In the end, I just spread that blue icing all around, tried for an ombre effect, and ultimately just tried to make sure the frosting was smooth and not showing crumbs and then called it a day.
This is a red velvet cake with cream cheese frosting. The cake is from Vegan Cupcakes Take Over the World, because it’s my go-to book for amazing, moist cake that always come out of the pan easily. The recipe for their Crimson Velveteen cupcakes is here – I doubled the recipe to make 2 8-inch cakes. I made the cream cheese icing recipe in Joy the Baker’s cookbook, but I was sad that it didn’t come out. I followed her instructions as closely as possible, leaving the butter and cream cheese out until they were approximately the right temperatures, then doing each of the steps carefully. But my frosting came out runny, not at all like the photo of thick, spreadable frosting in her book. And even after adding more than the recommended amount of icing sugar, it stayed melty and drippy. I was very disappointed, and am still stumped as to why it didn’t work! Her recipes are usually right on. A similar recipe to what I used is here.

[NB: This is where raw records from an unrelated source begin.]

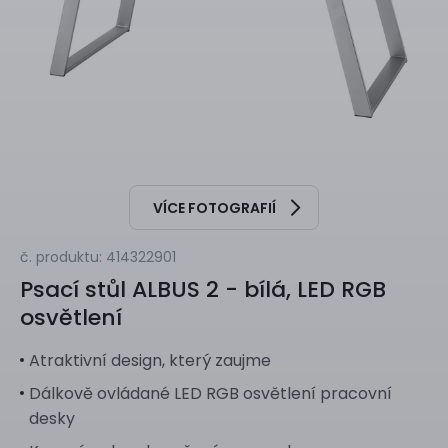
VÍCE FOTOGRAFIÍ
č. produktu: 414322901
Psací stůl
ALBUS 2 - bílá, LED RGB
osvětlení
Atraktivní design, který zaujme
Dálkově ovládané LED RGB osvětlení pracovní
desky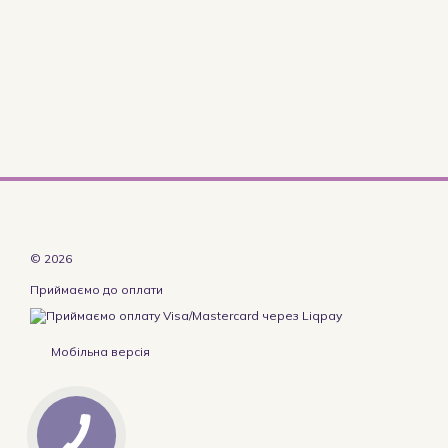
© 2026
Приймаємо до оплати
Мобільна версія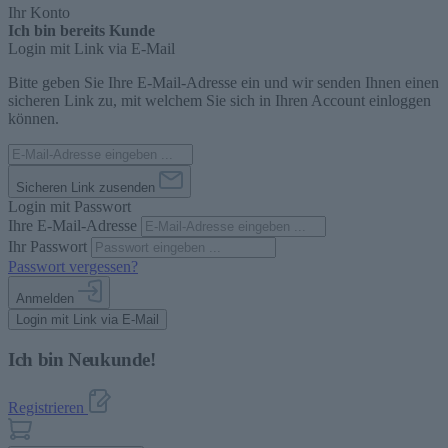
Ihr Konto
Ich bin bereits Kunde
Login mit Link via E-Mail
Bitte geben Sie Ihre E-Mail-Adresse ein und wir senden Ihnen einen
sicheren Link zu, mit welchem Sie sich in Ihren Account einloggen
können.
Sicheren Link zusenden
Login mit Passwort
Ihre E-Mail-Adresse
Ihr Passwort
Passwort vergessen?
Anmelden
Login mit Link via E-Mail
Ich bin Neukunde!
Registrieren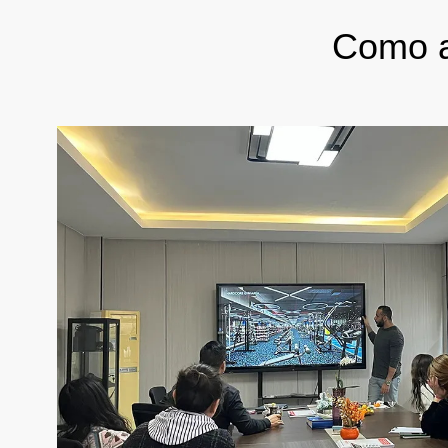
Como a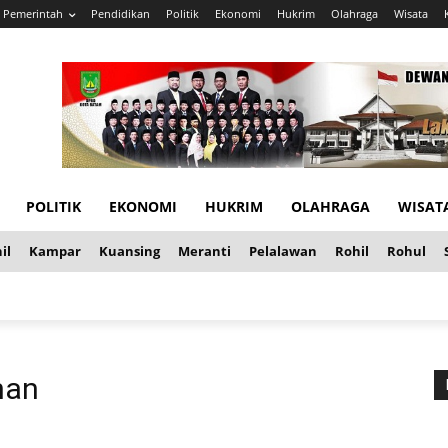
Pemerintah
Pendidikan
Politik
Ekonomi
Hukrim
Olahraga
Wisata
POLITIK
EKONOMI
HUKRIM
OLAHRAGA
WISAT
il
Kampar
Kuansing
Meranti
Pelalawan
Rohil
Rohul
han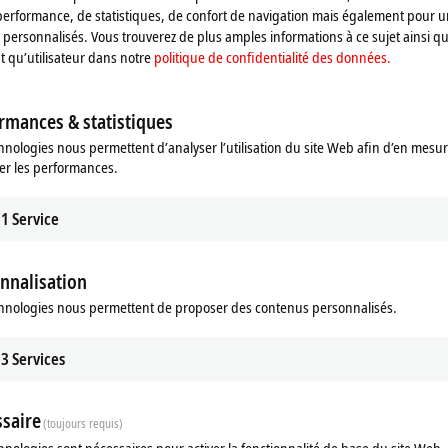
performance, de statistiques, de confort de navigation mais également pour u
personnalisés. Vous trouverez de plus amples informations à ce sujet ainsi qu
nt qu’utilisateur dans notre
politique de confidentialité des données.
rmances & statistiques
f Diagnostics
Service de conception
hnologies nous permettent d’analyser l’utilisation du site Web afin d’en mesur
eckhoff Diagnostics app, a
Notre service de conception vous do
er les performances.
e or tablet becomes a powerful
possibilité de comparer votre solutio
tool for on-site service calls.
de commande actuelle avec le MX-Sy
1
Service
re
Learn more
nnalisation
hnologies nous permettent de proposer des contenus personnalisés.
3
Services
saire
(toujours requis)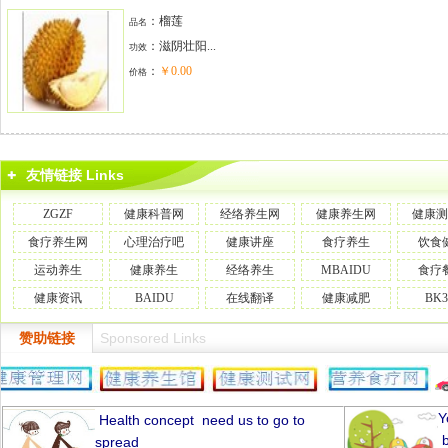
：榴莲
品名
：
滋阴壮阳...
功效
：
￥0.00
价格
友情链接 Links
ZGZF
健康科普网
经络养生网
健康养生网
健康测
食疗养生网
心理治疗吧
健康讲座
食疗养生
饮食
运动养生
健康养生
经络养生
MBAIDU
食疗
健康资讯
BAIDU
在线翻译
健康减肥
BK3
Sponsored Links
赞助链接
Y
Health
concept
need
us to
go
to
b
spread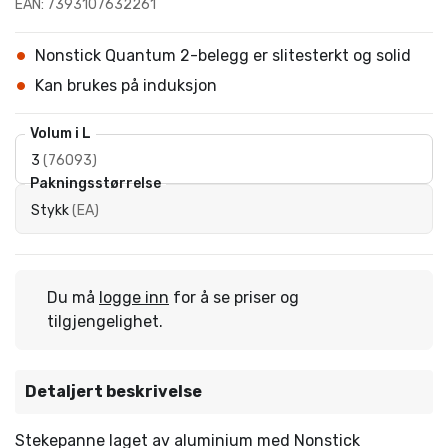
EAN: 7393107632261
Nonstick Quantum 2-belegg er slitesterkt og solid
Kan brukes på induksjon
Volum i L
3
(
76093
)
Pakningsstørrelse
Stykk
(
EA
)
Du må
logge inn
for å se priser og
tilgjengelighet.
Detaljert beskrivelse
Stekepanne laget av aluminium med Nonstick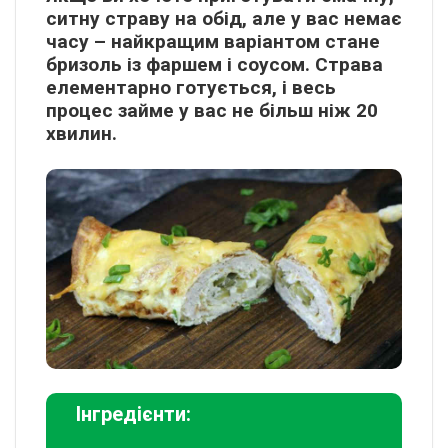
ситну страву на обід, але у вас немає
часу – найкращим варіантом стане
бризоль із фаршем і соусом. Страва
елементарно готується, і весь
процес займе у вас не більш ніж 20
хвилин.
Інгредієнти: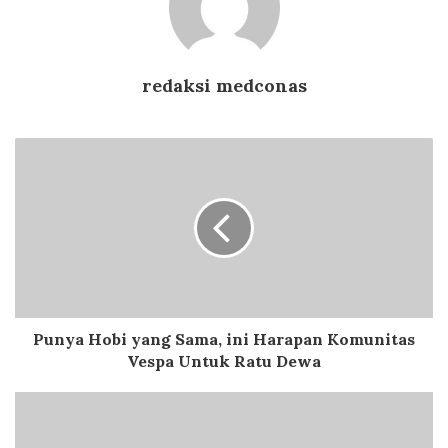
redaksi medconas
Punya Hobi yang Sama, ini Harapan Komunitas
Vespa Untuk Ratu Dewa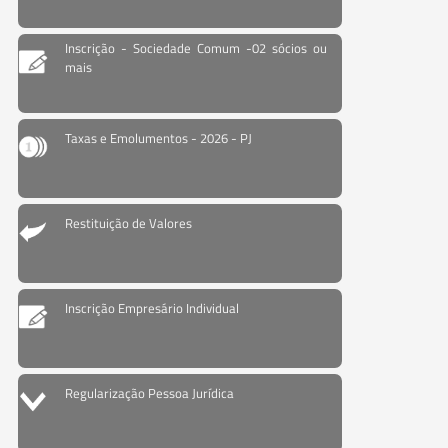
Inscrição - Sociedade Comum -02 sócios ou
mais
Taxas e Emolumentos - 2026 - PJ
Restituição de Valores
Inscrição Empresário Individual
Regularização Pessoa Jurídica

Wanna know the best part? It turned out to be, by definition, a blue red-velvet cake. Or, you could call it a blue velvet cake. The person I made the cake for? Blue Velvet is a movie by one of his favourite directors. I only wish I’d actually planned that..I would have been so fly!
So. It’s not going to win any prizes for looks: it’s lopsided and blue and hilarious in many ways. But it “has character”, and was made with the best intentions and a full heart. So that’s gotta count for something, right? Right?? Plus, it tastes good, if I do say so myself.